*DATA TO USE*.
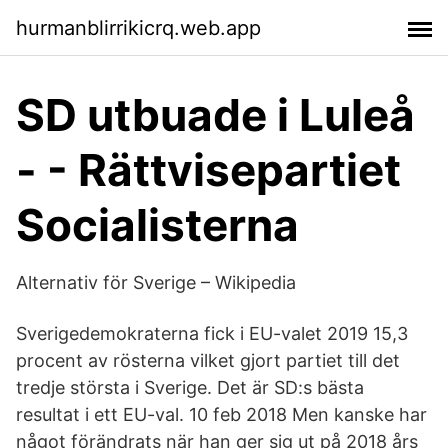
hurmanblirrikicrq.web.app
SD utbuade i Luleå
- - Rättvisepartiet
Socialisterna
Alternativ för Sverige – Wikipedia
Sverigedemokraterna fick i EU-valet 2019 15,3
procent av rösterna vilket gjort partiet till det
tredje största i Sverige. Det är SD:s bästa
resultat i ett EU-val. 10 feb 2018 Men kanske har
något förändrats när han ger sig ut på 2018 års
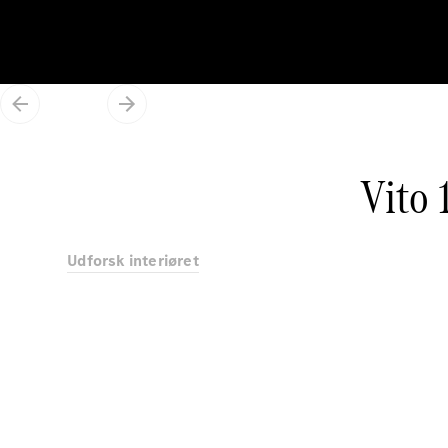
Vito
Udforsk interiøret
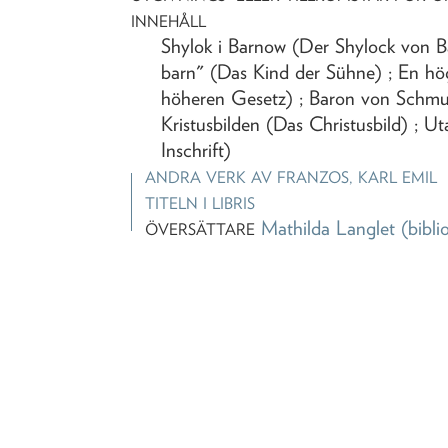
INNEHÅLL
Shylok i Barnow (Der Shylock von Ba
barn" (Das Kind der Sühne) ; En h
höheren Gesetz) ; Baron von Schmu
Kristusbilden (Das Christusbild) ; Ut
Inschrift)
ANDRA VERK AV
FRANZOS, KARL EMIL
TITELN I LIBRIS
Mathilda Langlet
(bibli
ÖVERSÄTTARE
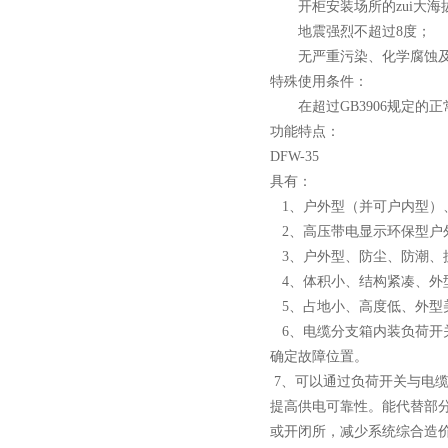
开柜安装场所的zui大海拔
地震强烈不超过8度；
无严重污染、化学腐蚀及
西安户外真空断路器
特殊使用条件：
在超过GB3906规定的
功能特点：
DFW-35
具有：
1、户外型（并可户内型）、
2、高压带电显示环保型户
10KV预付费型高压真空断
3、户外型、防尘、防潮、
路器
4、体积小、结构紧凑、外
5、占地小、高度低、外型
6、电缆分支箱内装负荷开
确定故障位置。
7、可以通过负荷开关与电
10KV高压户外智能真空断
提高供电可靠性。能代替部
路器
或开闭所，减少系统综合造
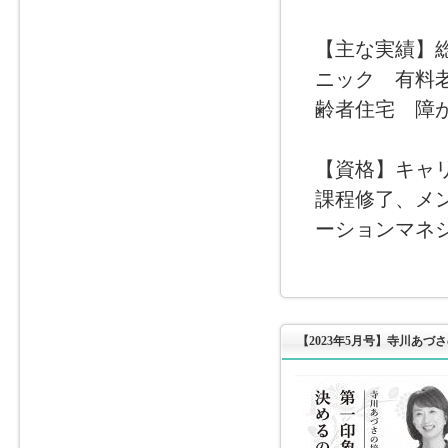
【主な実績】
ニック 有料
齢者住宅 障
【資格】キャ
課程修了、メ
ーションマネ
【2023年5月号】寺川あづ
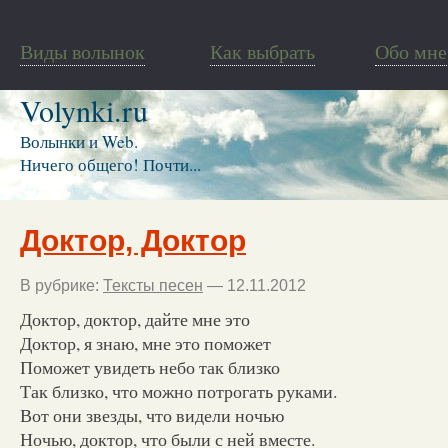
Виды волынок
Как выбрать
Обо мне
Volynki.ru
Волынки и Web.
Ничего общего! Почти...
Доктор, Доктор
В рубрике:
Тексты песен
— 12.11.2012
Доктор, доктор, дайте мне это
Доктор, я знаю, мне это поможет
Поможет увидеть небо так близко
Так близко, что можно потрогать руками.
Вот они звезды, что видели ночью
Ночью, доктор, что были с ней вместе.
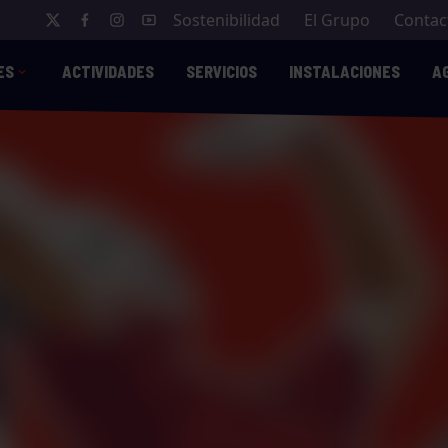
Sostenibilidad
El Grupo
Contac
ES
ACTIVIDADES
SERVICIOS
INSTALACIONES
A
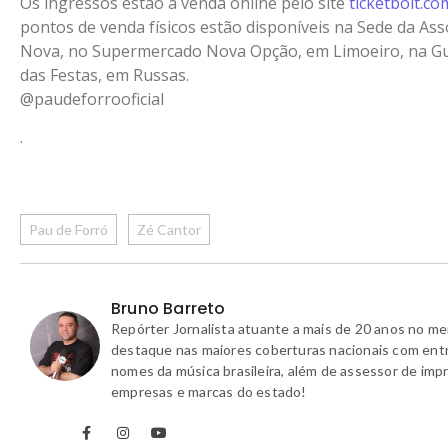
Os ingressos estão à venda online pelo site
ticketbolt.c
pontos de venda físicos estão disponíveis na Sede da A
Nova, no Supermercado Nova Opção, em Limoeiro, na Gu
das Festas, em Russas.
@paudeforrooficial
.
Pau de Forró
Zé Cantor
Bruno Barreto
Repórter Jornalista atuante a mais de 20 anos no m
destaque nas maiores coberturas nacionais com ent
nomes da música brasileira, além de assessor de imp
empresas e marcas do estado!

--

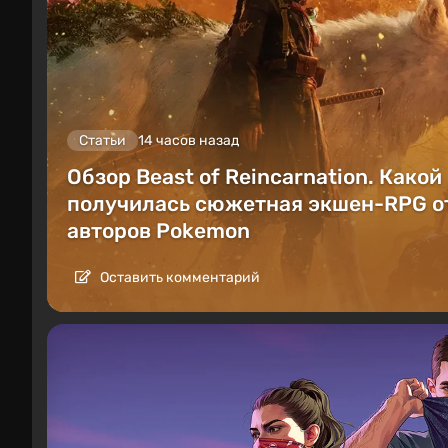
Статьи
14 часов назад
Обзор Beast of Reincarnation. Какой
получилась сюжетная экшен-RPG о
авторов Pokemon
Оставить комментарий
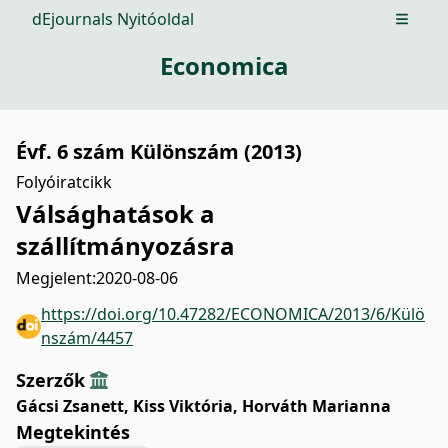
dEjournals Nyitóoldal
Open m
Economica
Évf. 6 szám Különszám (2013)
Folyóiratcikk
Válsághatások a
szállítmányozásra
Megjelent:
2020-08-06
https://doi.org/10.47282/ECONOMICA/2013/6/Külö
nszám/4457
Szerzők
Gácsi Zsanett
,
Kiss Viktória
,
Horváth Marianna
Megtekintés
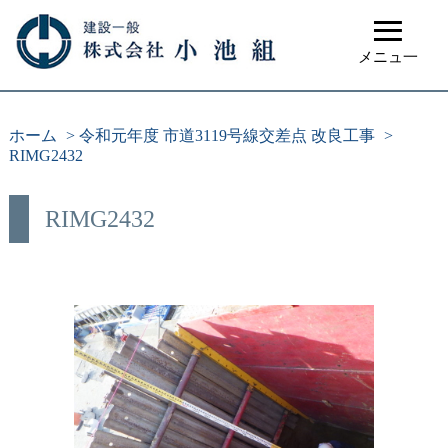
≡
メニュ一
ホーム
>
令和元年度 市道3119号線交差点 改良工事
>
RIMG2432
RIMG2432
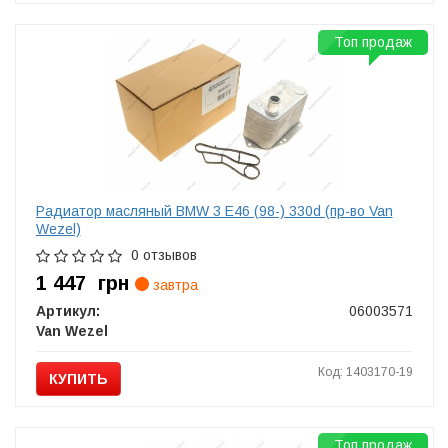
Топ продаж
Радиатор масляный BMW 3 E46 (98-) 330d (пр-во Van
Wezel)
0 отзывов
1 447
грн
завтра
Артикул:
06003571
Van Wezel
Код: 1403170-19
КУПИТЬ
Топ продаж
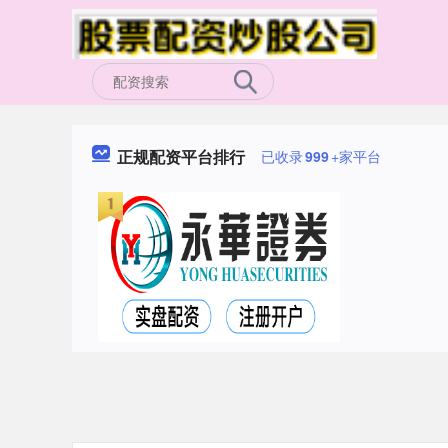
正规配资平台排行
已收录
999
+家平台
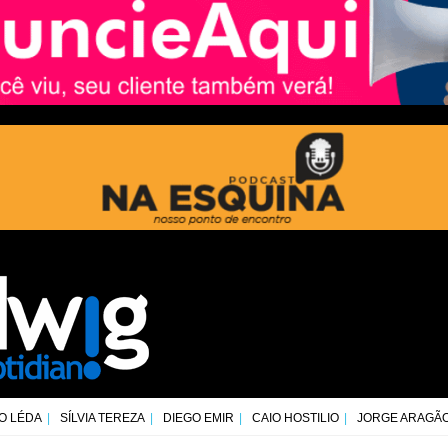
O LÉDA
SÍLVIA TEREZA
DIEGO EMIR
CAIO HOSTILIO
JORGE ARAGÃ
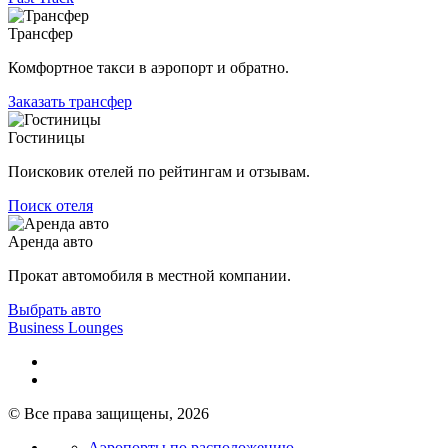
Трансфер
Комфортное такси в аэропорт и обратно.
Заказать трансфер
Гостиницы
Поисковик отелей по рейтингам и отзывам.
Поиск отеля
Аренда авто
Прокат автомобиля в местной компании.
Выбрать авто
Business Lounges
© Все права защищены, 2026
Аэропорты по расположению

*WORK INSTRUCTIONS*. What are the lines above from the one with "Виды волынок" to the one with "pontos de venda", both included? Reproduce them exactly, without pictures.

*ANSWER TO THIS EXERCISE*.
Виды волынок
Как выбрать
Обо мне
Volynki.ru
Волынки и Web.
Ничего общего! Почти...
Доктор, Доктор
В рубрике:
Тексты песен
— 12.11.2012
Доктор, доктор, дайте мне это
Доктор, я знаю, мне это поможет
Поможет увидеть небо так близко
Так близко, что можно потрогать руками.
Вот они звезды, что видели ночью
Ночью, доктор, что были с ней вместе.
Sostenibilidad
El Grupo
Contac
ES
ACTIVIDADES
SERVICIOS
INSTALACIONES
A
Os ingressos estão à venda online pelo site
ticketbolt.c
pontos de venda físicos estão disponíveis na Sede da A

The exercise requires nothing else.